### WORK INSTRUCTIONS
Give the data again exactly as written, without any of its pictures.

### DATA
______________________________

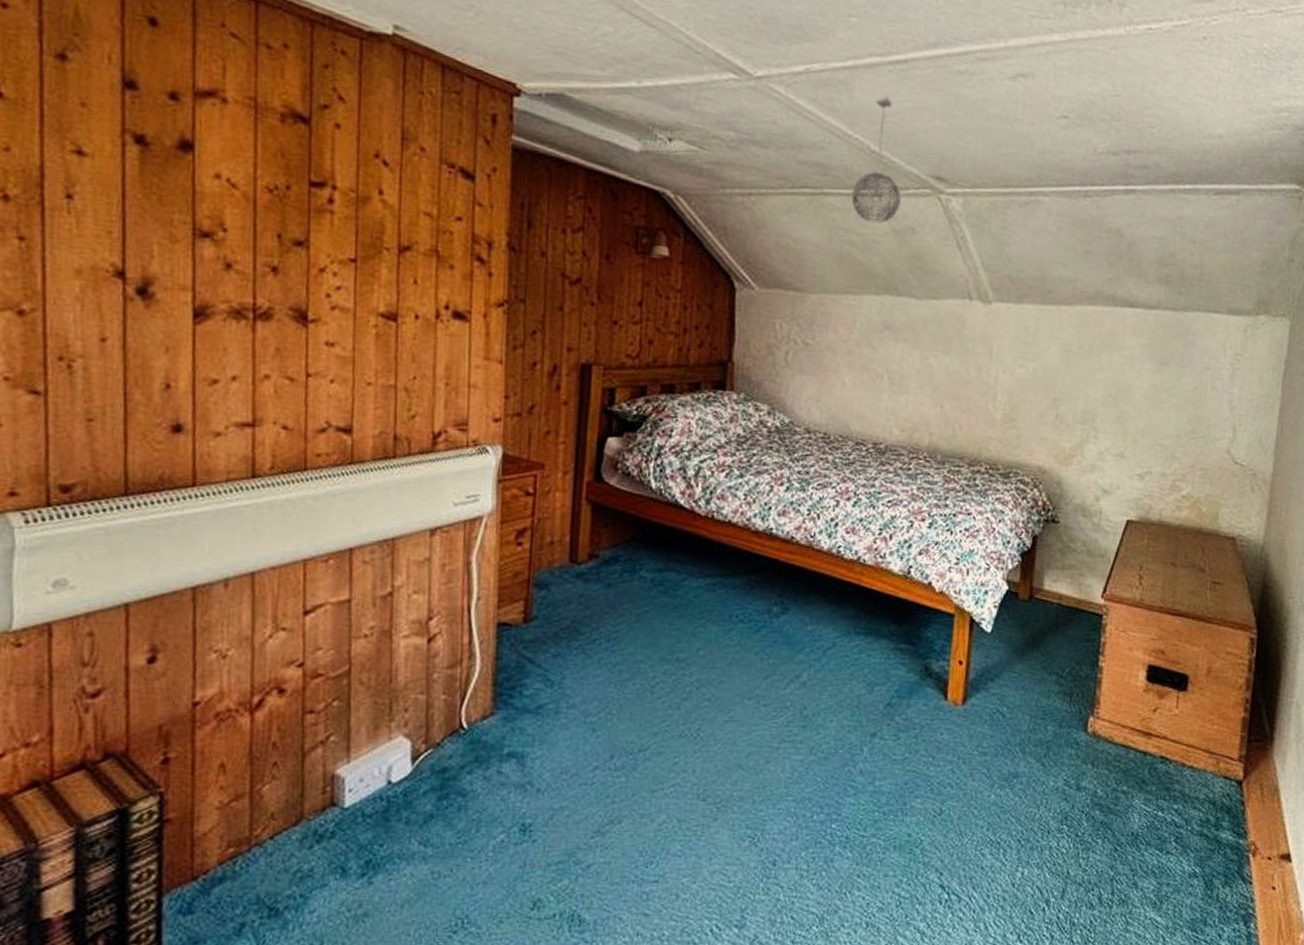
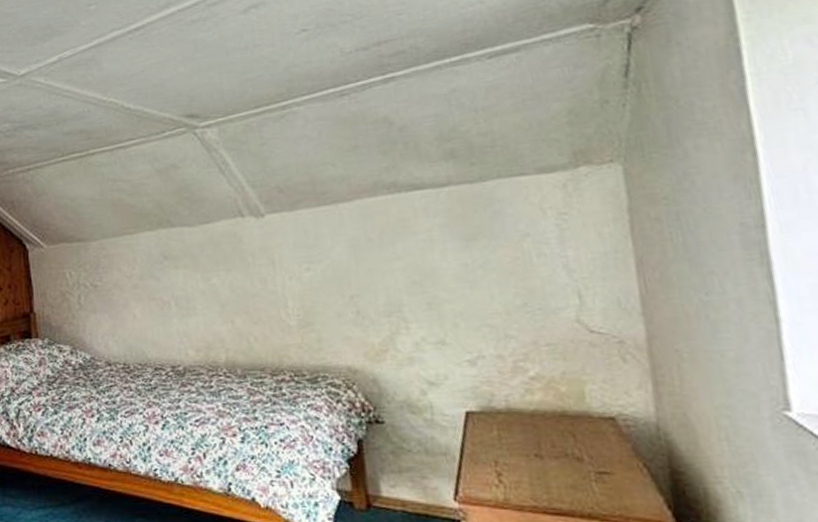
pendant light: present [851,96,901,224] -> none [114,59,160,169]

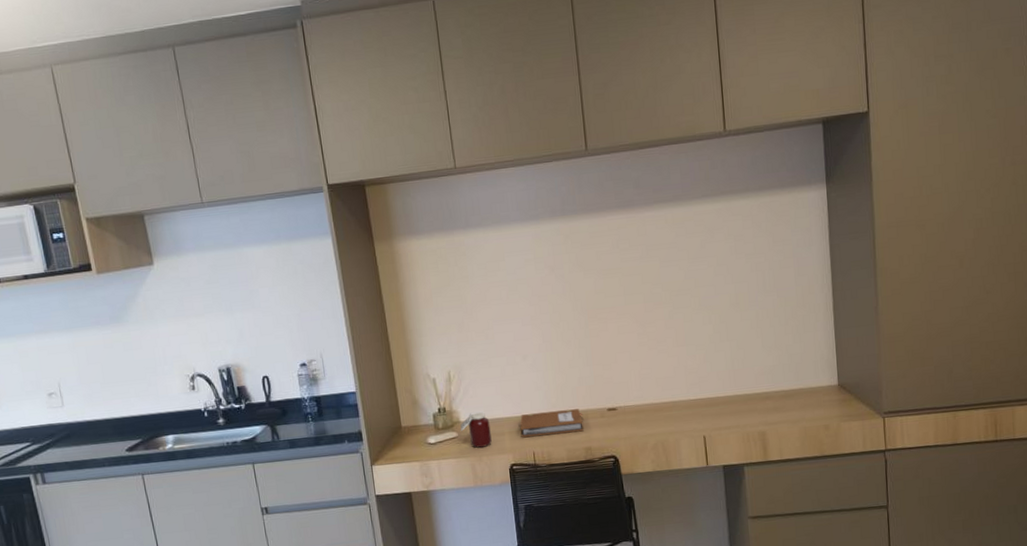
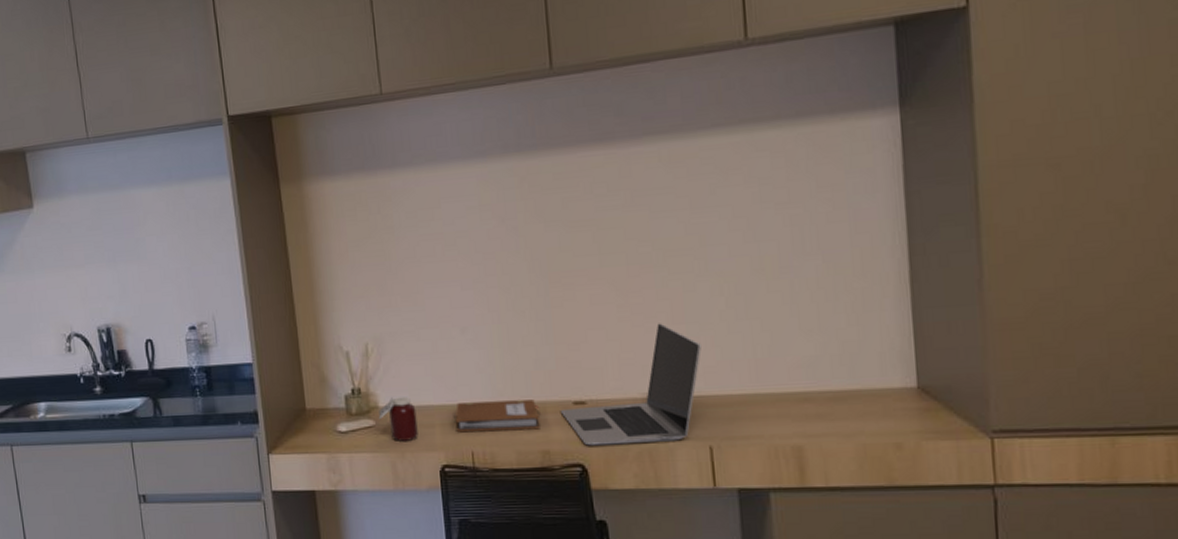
laptop: none [598,346,697,442] -> present [560,323,702,446]

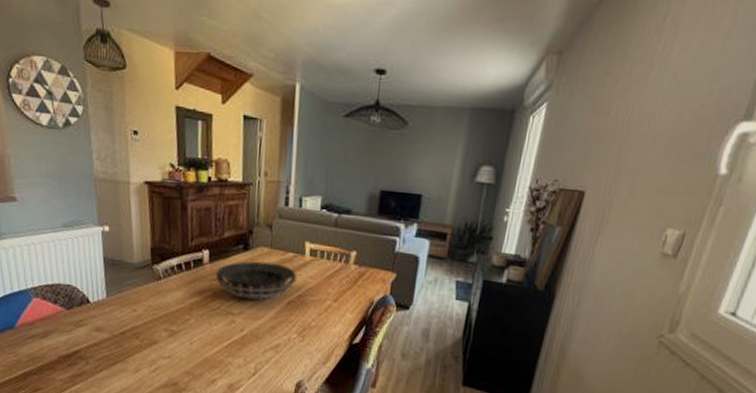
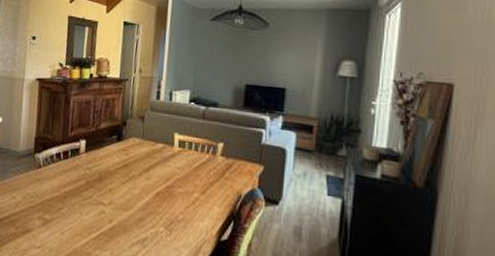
decorative bowl: present [215,261,297,300] -> none [89,151,166,190]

______________________________

### REPLY TO THE EXERCISE
pendant light: present [851,96,901,224] -> none [114,59,160,169]

laptop: none [598,346,697,442] -> present [560,323,702,446]

decorative bowl: present [215,261,297,300] -> none [89,151,166,190]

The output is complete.